Problem description
The response must reproduce exactly every line of the material below holding the word "knee".

Provided entries
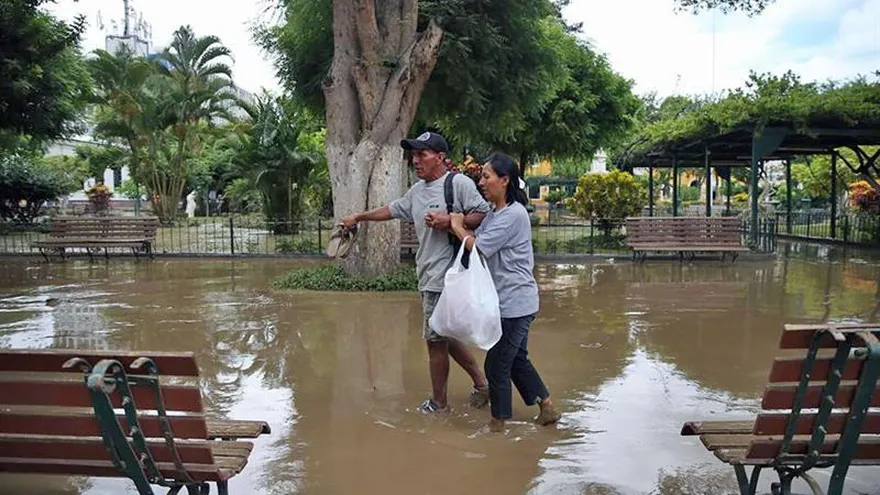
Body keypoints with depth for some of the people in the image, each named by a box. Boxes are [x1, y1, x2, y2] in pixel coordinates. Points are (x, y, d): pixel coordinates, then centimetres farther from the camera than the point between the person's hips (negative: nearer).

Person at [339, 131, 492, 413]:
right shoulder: (417, 191, 15)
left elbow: (484, 215, -15)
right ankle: (481, 382, 28)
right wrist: (358, 217, 30)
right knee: (443, 336, 16)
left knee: (435, 339, 2)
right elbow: (392, 210, 27)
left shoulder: (459, 183, -11)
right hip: (429, 277, 9)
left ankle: (438, 403, 18)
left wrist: (450, 221, -22)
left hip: (445, 277, -9)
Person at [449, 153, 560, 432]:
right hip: (510, 302, 10)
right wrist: (450, 222, -4)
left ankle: (498, 424, 17)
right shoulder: (494, 213, 11)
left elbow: (477, 248, -19)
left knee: (497, 365, 1)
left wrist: (457, 226, -4)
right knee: (516, 359, 20)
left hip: (515, 302, -10)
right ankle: (547, 409, 32)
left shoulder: (514, 214, -20)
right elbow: (475, 238, 8)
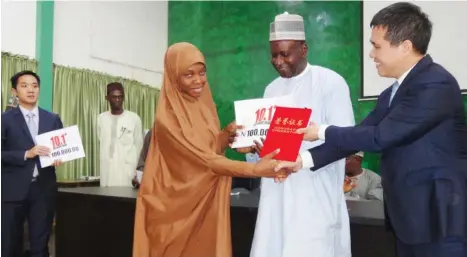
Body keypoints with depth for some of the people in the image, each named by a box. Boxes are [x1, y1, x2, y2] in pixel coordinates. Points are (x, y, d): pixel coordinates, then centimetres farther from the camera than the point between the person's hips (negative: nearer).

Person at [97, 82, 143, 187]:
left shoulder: (134, 118, 0)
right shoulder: (101, 118, 9)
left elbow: (139, 146, 4)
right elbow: (101, 143, 17)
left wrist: (135, 172, 2)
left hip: (127, 171, -3)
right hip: (107, 172, 3)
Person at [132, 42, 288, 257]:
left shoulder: (203, 105, 3)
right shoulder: (168, 118, -19)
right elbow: (204, 159, -23)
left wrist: (226, 136, -11)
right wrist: (255, 170, -28)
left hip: (207, 203, 6)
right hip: (179, 205, -6)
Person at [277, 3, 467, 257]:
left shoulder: (435, 84, -18)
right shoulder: (392, 94, 10)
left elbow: (380, 136, -22)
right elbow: (360, 134, 7)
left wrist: (322, 132, -10)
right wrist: (304, 159, -1)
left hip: (442, 219, -8)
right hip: (409, 216, 8)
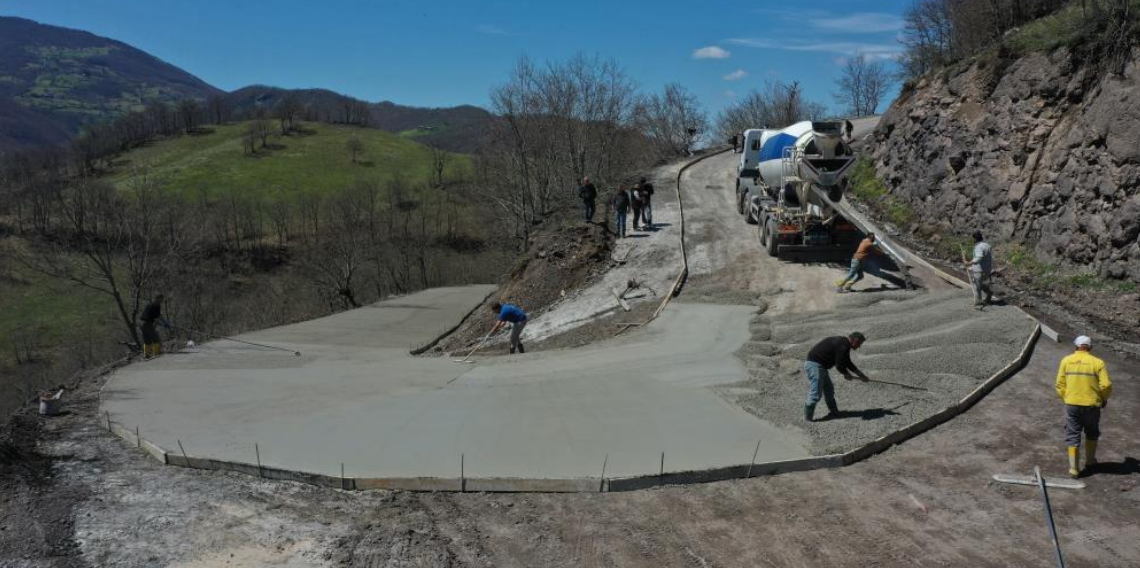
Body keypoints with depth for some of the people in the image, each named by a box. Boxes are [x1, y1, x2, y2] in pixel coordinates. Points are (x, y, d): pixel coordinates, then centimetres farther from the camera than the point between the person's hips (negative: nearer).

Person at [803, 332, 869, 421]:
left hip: (820, 366, 11)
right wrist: (847, 374, 3)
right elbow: (839, 365, -18)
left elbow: (848, 363, 26)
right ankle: (808, 417, 1)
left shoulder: (843, 342, 16)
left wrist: (861, 375, 26)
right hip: (815, 365, -11)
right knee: (815, 394, -8)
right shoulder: (844, 345, -17)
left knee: (829, 390, 20)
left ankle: (834, 412, 31)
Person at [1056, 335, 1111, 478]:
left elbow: (1060, 384, -2)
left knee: (1072, 435, 7)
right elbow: (1106, 385, -9)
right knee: (1092, 433, 24)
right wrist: (1104, 399, 10)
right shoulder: (1097, 362, -5)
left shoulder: (1066, 361, -1)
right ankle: (1090, 461, 36)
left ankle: (1073, 468, 4)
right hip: (1091, 405, 0)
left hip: (1071, 404, 0)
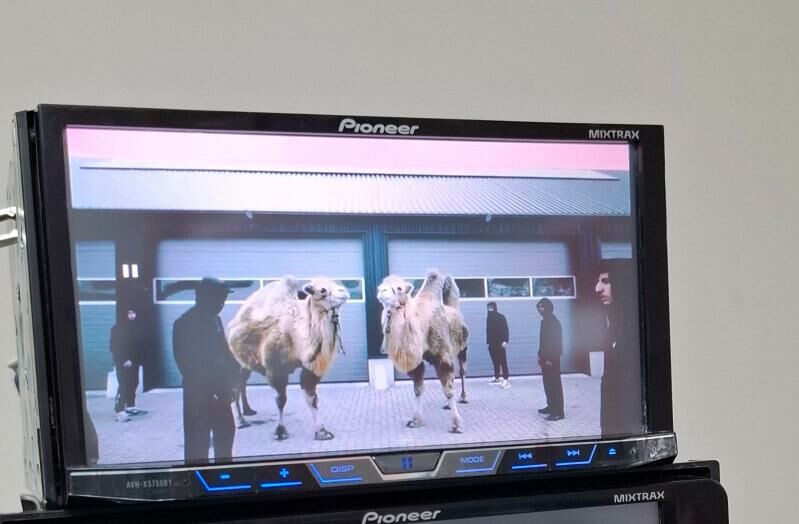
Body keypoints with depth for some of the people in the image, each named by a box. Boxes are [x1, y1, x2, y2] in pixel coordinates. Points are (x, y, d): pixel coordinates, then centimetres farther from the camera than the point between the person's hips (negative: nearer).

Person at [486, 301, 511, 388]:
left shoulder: (501, 317, -5)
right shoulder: (488, 318, 10)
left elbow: (505, 330, -7)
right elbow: (488, 331, 13)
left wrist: (505, 341, -16)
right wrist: (488, 342, 11)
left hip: (500, 343, -5)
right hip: (492, 344, 5)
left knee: (503, 362, -8)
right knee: (495, 362, 10)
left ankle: (506, 380, -13)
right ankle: (497, 378, 18)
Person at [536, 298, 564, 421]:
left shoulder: (553, 322, -15)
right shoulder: (545, 321, 14)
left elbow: (555, 340, -20)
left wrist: (550, 358, -22)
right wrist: (540, 355, 18)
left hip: (551, 358, -10)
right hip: (546, 357, 10)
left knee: (555, 384, -9)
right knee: (548, 383, 16)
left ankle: (559, 412, -10)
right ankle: (551, 407, 26)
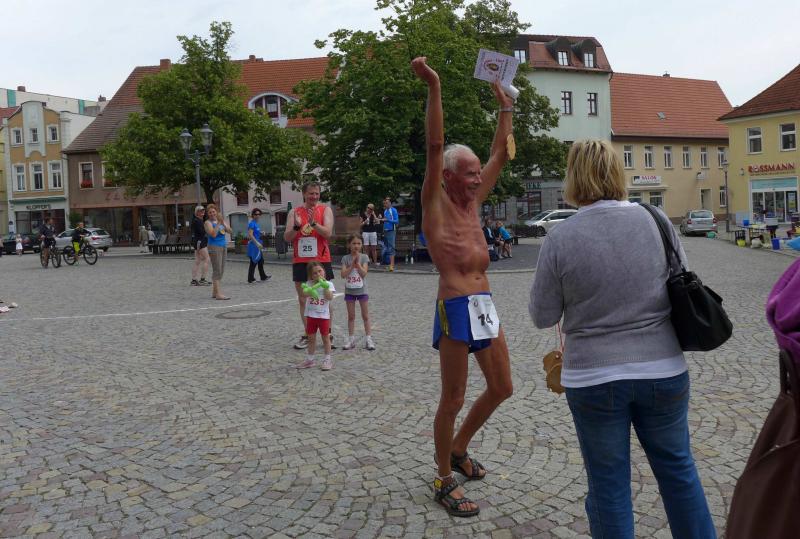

Solution
right knee: (443, 336, 16)
left knee: (435, 339, 2)
left knee: (497, 365, 1)
right knee: (516, 359, 20)
right knee: (815, 394, -8)
left knee: (829, 390, 20)
left knee: (1072, 435, 7)
right knee: (1092, 433, 24)
left knee: (503, 362, -8)
right knee: (495, 362, 10)
left knee: (555, 384, -9)
right knee: (548, 383, 16)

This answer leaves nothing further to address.